As we said in the earlier post – with this strategy, when you load an entity, ColdFusion ORM will load the entity’s data but relations and any mapped collections and are not loaded. They are loaded only when you want to load them i.e by calling the getter method for it and accessing it. Thus the relations and collection mappings are lazily loaded. To give an example, when Department is loaded, all its employees are not loaded and they are loaded only when getEmployees() is called.

There are three types of lazy loading that is provided by ColdFusion ORM for relationship.

  • lazy : This is the default lazy loading that applies to collection mapping, one-to-many and many-to-many relationship. In this case, when you call the accessor for the collection/relation, the collection is fully loaded. Thus when you call EntityLoad() for a particular department, its employees are not loaded at that time. When you call dept.getEmployees(), all the employees object belonging to the department will get loaded. This is achieved by setting lazy=”true” on the relationship property definition in the CFC.Example : In Department.cfc
    <cfproperty name="employees" fieldtype="one-to-many" cfc="employee" fkcolumn="deptId" lazy="true" >
  • Extra lazy : This applies to one-to-many and many-to-many relationship. This is similar to lazy loading but goes one step ahead of it and does not load the associated objects for for calls like size(), contains(Object). This means that calls like ArrayLen(dept.getEmployees()) or ArrayContains(dept.getEmployees(), anEmployee) or ArrayFind(dept.getEmployees(), anEmployee) will not result into loading any employee object. It will just execute the sql for finding size or finding if the employee belongs to the department. The employee objects will be loaded only when a employee is accessed from this collection. This is very useful if the collection is huge. This is achieved by setting lazy=”extra” on the relationship property definition in the CFCExample : In Department.cfc
    <cfproperty name="employees" fieldtype="one-to-many" cfc="employee" fkcolumn="deptId" lazy="extra" >
  • proxy : This applies to one-to-one and many-to-one relationship. When an object is loaded, the associated object is not loaded from the database. ColdFusion will only create a proxy object for the related object and when any method is invoked on the related object, the data for the proxy object is loaded from the database and populated in the proxy object. To give an example, if the Employee-Department relation is lazy, when Employees is loaded, the department is not loaded and when you call employee.getDepartment(), you would only get a proxy object. When you call any method on the proxy object, query will be executed on the DB to load department’s data. This is achieved by setting lazy=”true” on the relationship property definition in the CFCExample : In Employee.cfc
    <cfproperty name="department" fieldtype="many-to-one" cfc="department" fkcolumn="deptId" lazy="true" >

    An important thing to note here is – An entity is loaded only once in the request (in Hibernate session to be more specific) and there will always be only one copy of it in the request. So for Employee-Department relationship, which is lazy, if the department is already loaded, calling employee.getDepartment() will not create a proxy object and will return the loaded department object.

Lazy loading can be disabled by setting lazy=”false” on the relationship property definition in the CFC.

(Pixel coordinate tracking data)
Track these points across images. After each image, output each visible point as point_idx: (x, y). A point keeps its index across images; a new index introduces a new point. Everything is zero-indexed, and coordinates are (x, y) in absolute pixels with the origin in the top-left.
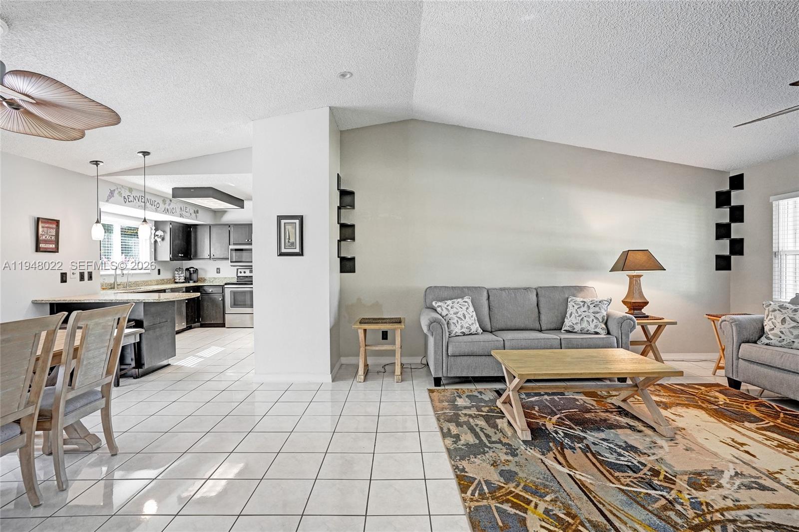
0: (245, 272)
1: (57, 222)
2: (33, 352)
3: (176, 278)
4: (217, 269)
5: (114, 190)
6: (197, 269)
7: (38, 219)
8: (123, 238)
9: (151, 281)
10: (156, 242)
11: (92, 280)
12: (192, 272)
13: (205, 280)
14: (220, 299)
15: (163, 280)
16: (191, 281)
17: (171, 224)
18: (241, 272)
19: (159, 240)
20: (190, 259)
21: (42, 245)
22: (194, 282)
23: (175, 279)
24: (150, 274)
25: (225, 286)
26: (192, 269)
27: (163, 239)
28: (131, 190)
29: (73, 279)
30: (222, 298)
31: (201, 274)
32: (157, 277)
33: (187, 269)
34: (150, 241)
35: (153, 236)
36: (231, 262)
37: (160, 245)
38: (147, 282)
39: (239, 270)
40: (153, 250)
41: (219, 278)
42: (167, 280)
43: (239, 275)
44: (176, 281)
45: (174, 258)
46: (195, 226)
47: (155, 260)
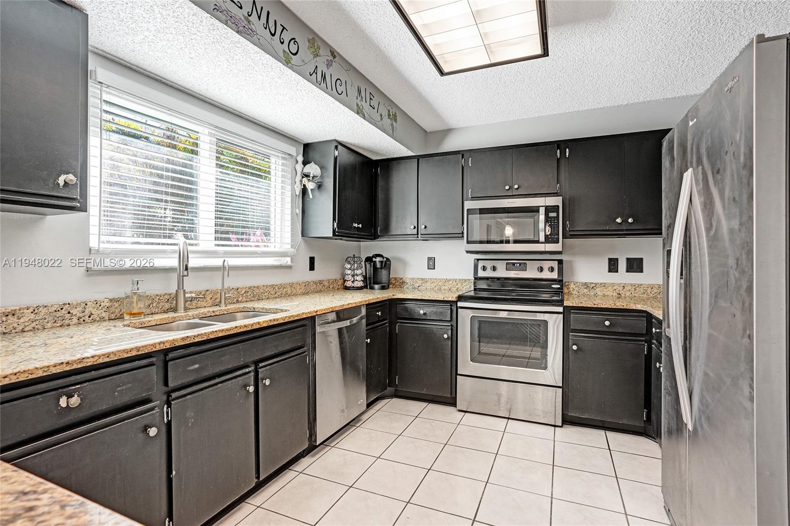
0: (494, 269)
3: (346, 278)
4: (429, 259)
6: (387, 259)
9: (291, 285)
10: (304, 191)
12: (378, 265)
13: (403, 282)
14: (446, 336)
15: (321, 282)
16: (376, 286)
17: (336, 147)
18: (484, 268)
19: (310, 186)
20: (374, 237)
22: (383, 288)
23: (345, 281)
25: (460, 304)
26: (378, 259)
27: (320, 186)
30: (450, 333)
31: (396, 272)
32: (303, 274)
33: (369, 259)
34: (293, 190)
35: (299, 177)
36: (468, 242)
37: (311, 197)
38: (282, 286)
39: (481, 264)
40: (299, 211)
41: (433, 281)
42: (329, 281)
43: (481, 274)
44: (349, 284)
45: (343, 230)
46: (388, 164)
47: (303, 234)
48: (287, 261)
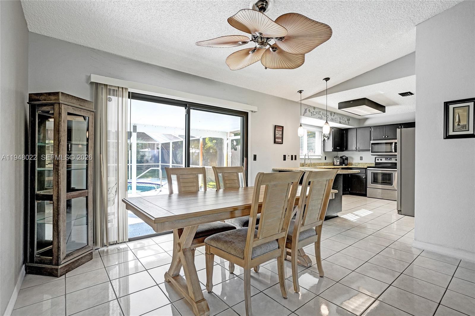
0: (381, 160)
1: (283, 127)
2: (286, 196)
3: (334, 162)
4: (361, 157)
5: (307, 109)
6: (347, 157)
7: (275, 126)
8: (309, 138)
9: (321, 163)
10: (324, 140)
11: (296, 160)
12: (344, 159)
13: (352, 164)
14: (364, 177)
15: (328, 163)
16: (344, 165)
17: (333, 129)
18: (378, 160)
19: (326, 139)
20: (343, 151)
21: (277, 140)
22: (346, 165)
23: (334, 163)
24: (321, 159)
25: (368, 169)
26: (344, 157)
27: (328, 138)
28: (314, 108)
29: (288, 158)
30: (365, 176)
31: (350, 161)
32: (324, 161)
33: (341, 157)
34: (322, 140)
35: (323, 137)
36: (372, 152)
37: (327, 141)
38: (319, 163)
39: (377, 159)
40: (323, 145)
41: (362, 164)
42: (330, 163)
43: (377, 161)
44: (335, 164)
45: (335, 150)
46: (347, 130)
47: (324, 151)
48: (320, 157)
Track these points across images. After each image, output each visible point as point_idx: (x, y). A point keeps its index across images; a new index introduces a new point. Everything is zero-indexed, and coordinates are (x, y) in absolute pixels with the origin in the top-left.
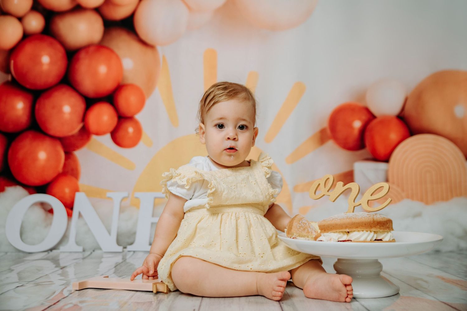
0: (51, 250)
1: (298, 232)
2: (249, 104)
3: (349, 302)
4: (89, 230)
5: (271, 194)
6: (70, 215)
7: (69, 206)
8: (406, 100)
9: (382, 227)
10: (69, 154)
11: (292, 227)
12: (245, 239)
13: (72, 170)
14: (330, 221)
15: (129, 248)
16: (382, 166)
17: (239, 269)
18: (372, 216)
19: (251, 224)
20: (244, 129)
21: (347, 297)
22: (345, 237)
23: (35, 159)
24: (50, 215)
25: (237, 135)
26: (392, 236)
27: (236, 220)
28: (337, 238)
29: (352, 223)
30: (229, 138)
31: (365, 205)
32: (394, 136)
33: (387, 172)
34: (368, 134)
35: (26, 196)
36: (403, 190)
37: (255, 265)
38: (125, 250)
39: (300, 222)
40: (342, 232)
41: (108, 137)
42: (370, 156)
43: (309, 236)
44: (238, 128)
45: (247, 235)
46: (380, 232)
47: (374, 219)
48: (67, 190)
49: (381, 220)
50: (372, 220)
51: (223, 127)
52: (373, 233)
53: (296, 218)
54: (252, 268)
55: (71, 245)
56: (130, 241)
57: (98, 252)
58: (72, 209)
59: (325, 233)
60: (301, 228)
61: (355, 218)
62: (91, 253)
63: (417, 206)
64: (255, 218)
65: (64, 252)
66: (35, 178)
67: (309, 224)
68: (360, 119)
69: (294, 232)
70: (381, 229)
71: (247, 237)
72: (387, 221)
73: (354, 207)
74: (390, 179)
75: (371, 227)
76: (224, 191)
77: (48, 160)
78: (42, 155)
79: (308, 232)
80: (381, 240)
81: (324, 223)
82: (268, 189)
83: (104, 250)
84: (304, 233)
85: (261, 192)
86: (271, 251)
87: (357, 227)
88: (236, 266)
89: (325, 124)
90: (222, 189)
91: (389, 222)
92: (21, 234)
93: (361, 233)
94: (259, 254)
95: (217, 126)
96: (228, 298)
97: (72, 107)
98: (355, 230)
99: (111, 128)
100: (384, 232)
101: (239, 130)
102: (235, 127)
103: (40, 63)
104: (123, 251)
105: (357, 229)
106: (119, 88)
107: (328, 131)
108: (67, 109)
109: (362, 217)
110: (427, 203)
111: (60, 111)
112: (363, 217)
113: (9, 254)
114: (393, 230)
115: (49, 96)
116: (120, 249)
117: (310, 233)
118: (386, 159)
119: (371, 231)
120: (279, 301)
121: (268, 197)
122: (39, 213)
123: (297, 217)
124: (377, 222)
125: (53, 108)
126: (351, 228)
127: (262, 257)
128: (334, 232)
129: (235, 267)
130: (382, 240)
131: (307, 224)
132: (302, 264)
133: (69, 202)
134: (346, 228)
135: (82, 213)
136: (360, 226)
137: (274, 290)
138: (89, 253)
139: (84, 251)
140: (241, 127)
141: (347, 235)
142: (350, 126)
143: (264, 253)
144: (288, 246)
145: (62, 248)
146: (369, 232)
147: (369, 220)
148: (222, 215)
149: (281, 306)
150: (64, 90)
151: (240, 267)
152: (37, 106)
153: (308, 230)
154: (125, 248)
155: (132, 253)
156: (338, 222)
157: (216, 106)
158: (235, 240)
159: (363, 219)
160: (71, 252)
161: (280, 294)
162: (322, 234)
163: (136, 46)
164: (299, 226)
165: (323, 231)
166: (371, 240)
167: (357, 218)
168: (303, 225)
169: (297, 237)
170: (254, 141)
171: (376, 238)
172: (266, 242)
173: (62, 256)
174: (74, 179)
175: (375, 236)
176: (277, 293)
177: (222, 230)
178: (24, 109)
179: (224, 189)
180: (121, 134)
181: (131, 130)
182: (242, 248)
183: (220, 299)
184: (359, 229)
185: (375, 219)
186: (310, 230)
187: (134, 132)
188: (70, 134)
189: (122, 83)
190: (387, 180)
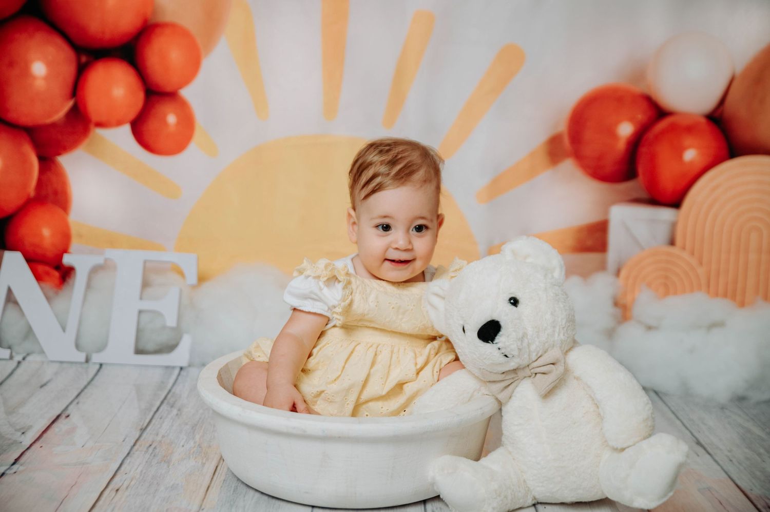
10: (47, 162)
13: (56, 193)
16: (666, 214)
20: (423, 231)
25: (410, 243)
30: (397, 249)
32: (693, 156)
33: (674, 225)
34: (644, 150)
36: (701, 263)
41: (126, 129)
42: (644, 195)
44: (412, 230)
48: (46, 232)
51: (389, 229)
68: (631, 120)
74: (679, 240)
77: (6, 171)
89: (562, 127)
95: (380, 227)
97: (49, 64)
99: (133, 113)
101: (415, 233)
102: (408, 230)
106: (147, 30)
107: (566, 141)
108: (39, 69)
110: (742, 304)
111: (26, 72)
118: (675, 203)
125: (11, 64)
133: (50, 255)
140: (417, 228)
142: (611, 133)
174: (60, 211)
180: (152, 126)
181: (172, 119)
187: (178, 123)
188: (49, 121)
189: (153, 21)
190: (672, 242)
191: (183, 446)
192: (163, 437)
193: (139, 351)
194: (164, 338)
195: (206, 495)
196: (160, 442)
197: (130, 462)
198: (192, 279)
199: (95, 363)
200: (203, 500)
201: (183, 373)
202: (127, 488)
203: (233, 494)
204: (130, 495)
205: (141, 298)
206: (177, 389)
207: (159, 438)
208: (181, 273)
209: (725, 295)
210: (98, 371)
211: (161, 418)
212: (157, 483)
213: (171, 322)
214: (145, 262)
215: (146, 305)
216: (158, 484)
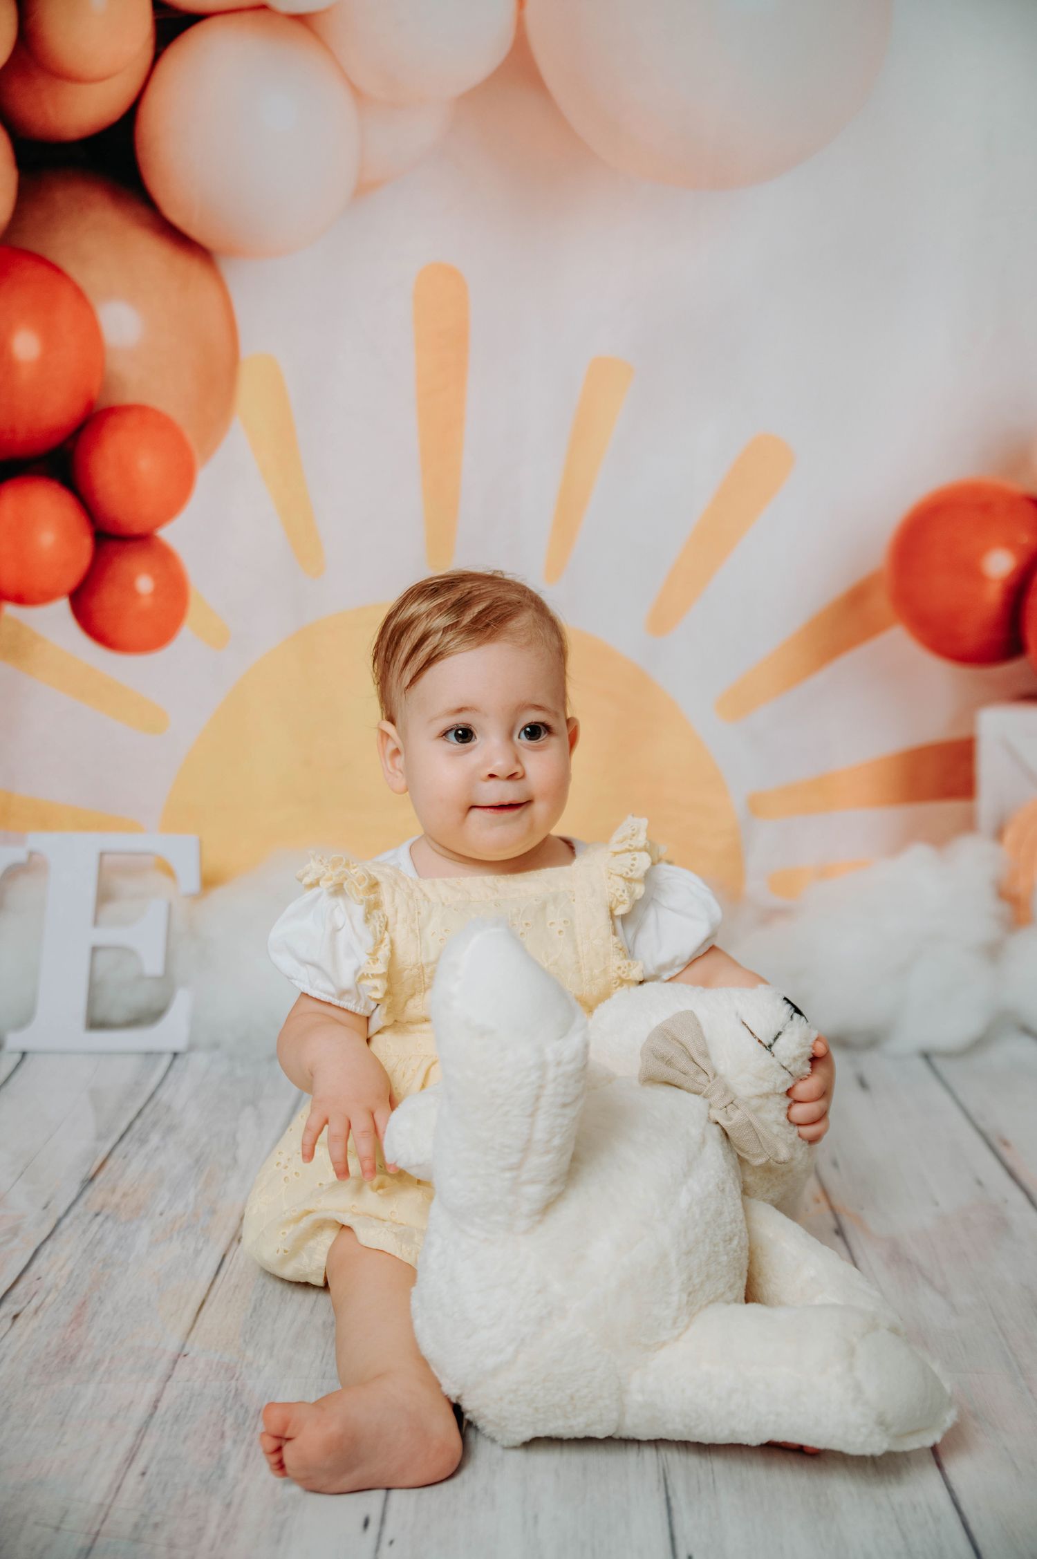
20: (541, 737)
25: (518, 760)
30: (492, 776)
41: (61, 608)
44: (519, 737)
68: (1009, 543)
82: (606, 956)
85: (578, 962)
95: (451, 735)
99: (72, 579)
101: (525, 741)
102: (511, 734)
106: (93, 420)
142: (973, 571)
163: (150, 253)
180: (107, 599)
181: (145, 584)
187: (156, 593)
189: (104, 402)
191: (161, 1214)
192: (125, 1195)
193: (95, 1024)
194: (139, 998)
195: (195, 1321)
196: (117, 1206)
197: (50, 1253)
198: (189, 881)
199: (12, 1052)
200: (189, 1334)
201: (177, 1063)
202: (36, 1312)
203: (251, 1316)
204: (40, 1327)
205: (96, 922)
206: (164, 1095)
207: (116, 1199)
208: (169, 871)
210: (18, 1066)
211: (125, 1157)
212: (100, 1298)
213: (153, 965)
214: (102, 854)
215: (107, 935)
216: (101, 1301)
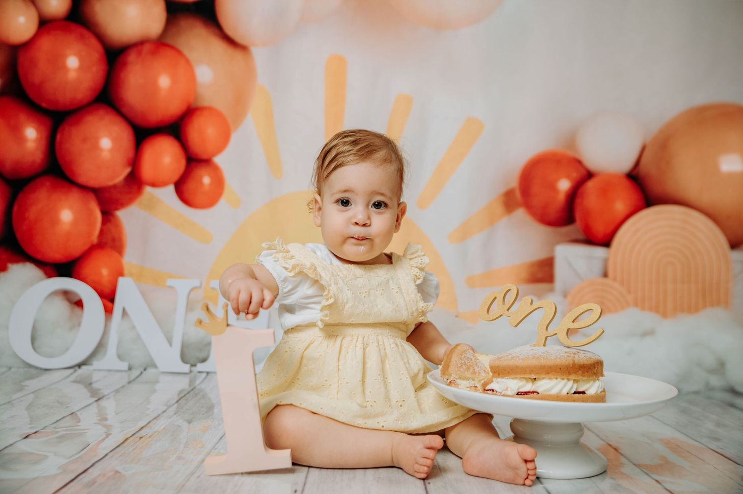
0: (79, 365)
1: (459, 372)
2: (392, 168)
3: (530, 486)
4: (139, 337)
5: (420, 310)
6: (109, 311)
7: (108, 297)
8: (643, 149)
9: (586, 374)
10: (108, 215)
11: (450, 364)
12: (376, 379)
13: (114, 240)
14: (507, 360)
15: (200, 367)
16: (599, 252)
17: (364, 427)
18: (572, 355)
19: (386, 354)
20: (381, 209)
21: (527, 478)
22: (528, 387)
23: (55, 221)
24: (77, 309)
25: (369, 218)
26: (600, 386)
27: (364, 349)
28: (516, 388)
29: (541, 365)
30: (357, 224)
31: (562, 336)
32: (620, 206)
33: (606, 261)
34: (578, 201)
35: (41, 280)
36: (629, 292)
37: (390, 421)
38: (193, 369)
39: (463, 357)
40: (524, 378)
41: (171, 188)
42: (581, 236)
43: (476, 379)
44: (372, 207)
45: (379, 373)
46: (583, 381)
47: (574, 361)
48: (105, 272)
49: (586, 362)
50: (571, 362)
51: (349, 204)
52: (571, 383)
53: (456, 350)
54: (384, 425)
55: (109, 360)
56: (202, 355)
57: (151, 371)
58: (112, 300)
59: (498, 378)
60: (464, 366)
61: (545, 358)
62: (141, 373)
63: (648, 319)
64: (393, 346)
65: (99, 370)
66: (55, 252)
67: (475, 359)
68: (568, 177)
69: (452, 372)
70: (584, 376)
71: (379, 375)
72: (594, 364)
73: (546, 338)
74: (611, 273)
75: (570, 373)
76: (347, 303)
77: (75, 222)
78: (66, 216)
79: (474, 373)
80: (583, 393)
81: (498, 363)
82: (417, 302)
83: (162, 368)
84: (468, 374)
85: (406, 305)
86: (415, 397)
87: (548, 373)
88: (360, 422)
89: (514, 183)
90: (345, 299)
91: (598, 366)
92: (33, 340)
93: (554, 382)
94: (397, 402)
95: (340, 202)
96: (348, 471)
97: (114, 140)
98: (544, 376)
99: (176, 177)
100: (588, 381)
101: (374, 209)
102: (368, 205)
103: (64, 68)
104: (191, 372)
105: (548, 375)
106: (190, 112)
107: (518, 194)
108: (106, 143)
109: (557, 357)
110: (665, 315)
111: (96, 147)
112: (559, 356)
113: (13, 370)
114: (602, 375)
115: (77, 122)
116: (186, 368)
117: (477, 374)
118: (606, 242)
119: (568, 380)
120: (424, 479)
121: (415, 314)
122: (61, 307)
123: (459, 348)
124: (580, 366)
125: (84, 140)
126: (538, 373)
127: (401, 406)
128: (512, 378)
129: (358, 424)
130: (585, 393)
131: (473, 359)
132: (462, 419)
133: (107, 290)
134: (531, 373)
135: (128, 310)
136: (552, 371)
137: (417, 463)
138: (138, 372)
139: (130, 369)
140: (376, 205)
141: (533, 382)
142: (553, 188)
143: (404, 401)
144: (441, 393)
145: (96, 364)
146: (566, 380)
147: (567, 363)
148: (343, 339)
149: (426, 488)
150: (101, 112)
151: (366, 423)
152: (58, 137)
153: (474, 369)
154: (194, 365)
155: (204, 375)
156: (519, 363)
157: (339, 171)
158: (360, 381)
159: (559, 360)
160: (110, 371)
161: (426, 469)
162: (494, 380)
163: (218, 46)
164: (461, 364)
165: (496, 374)
166: (567, 394)
167: (549, 358)
168: (466, 362)
169: (456, 380)
170: (399, 224)
171: (576, 389)
172: (408, 383)
173: (96, 377)
174: (116, 254)
175: (575, 386)
176: (422, 467)
177: (341, 363)
178: (38, 140)
179: (347, 300)
180: (190, 186)
181: (206, 180)
182: (370, 392)
183: (336, 470)
184: (550, 376)
185: (576, 361)
186: (477, 369)
187: (211, 184)
188: (111, 183)
189: (194, 105)
190: (605, 275)
209: (651, 309)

> Assigned task 1
What types of lazy loading does the lazy loading text say ColdFusion ORM provides for relationships? List all of them.
> Assigned task 2
Answer these questions from the lazy loading text:
(a) Under default lazy loading, which call on a department loads all its employees?
(b) Which attribute setting keeps a call like ArrayLen(dept.getEmployees()) from loading any employee object?
(c) What setting disables lazy loading?
> Assigned task 3
Rewrite the lazy loading text from "An important thing" to "loaded department object.", replacing "request" with "session".

> Exercise solution 1
lazy
Extra lazy
proxy

> Exercise solution 2
(a) dept.getEmployees()
(b) lazy="extra"
(c) lazy="false" on the relationship property definition in the CFC

> Exercise solution 3
An important thing to note here is – An entity is loaded only once in the session (in Hibernate session to be more specific) and there will always be only one copy of it in the session. So for Employee-Department relationship, which is lazy, if the department is already loaded, calling employee.getDepartment() will not create a proxy object and will return the loaded department object.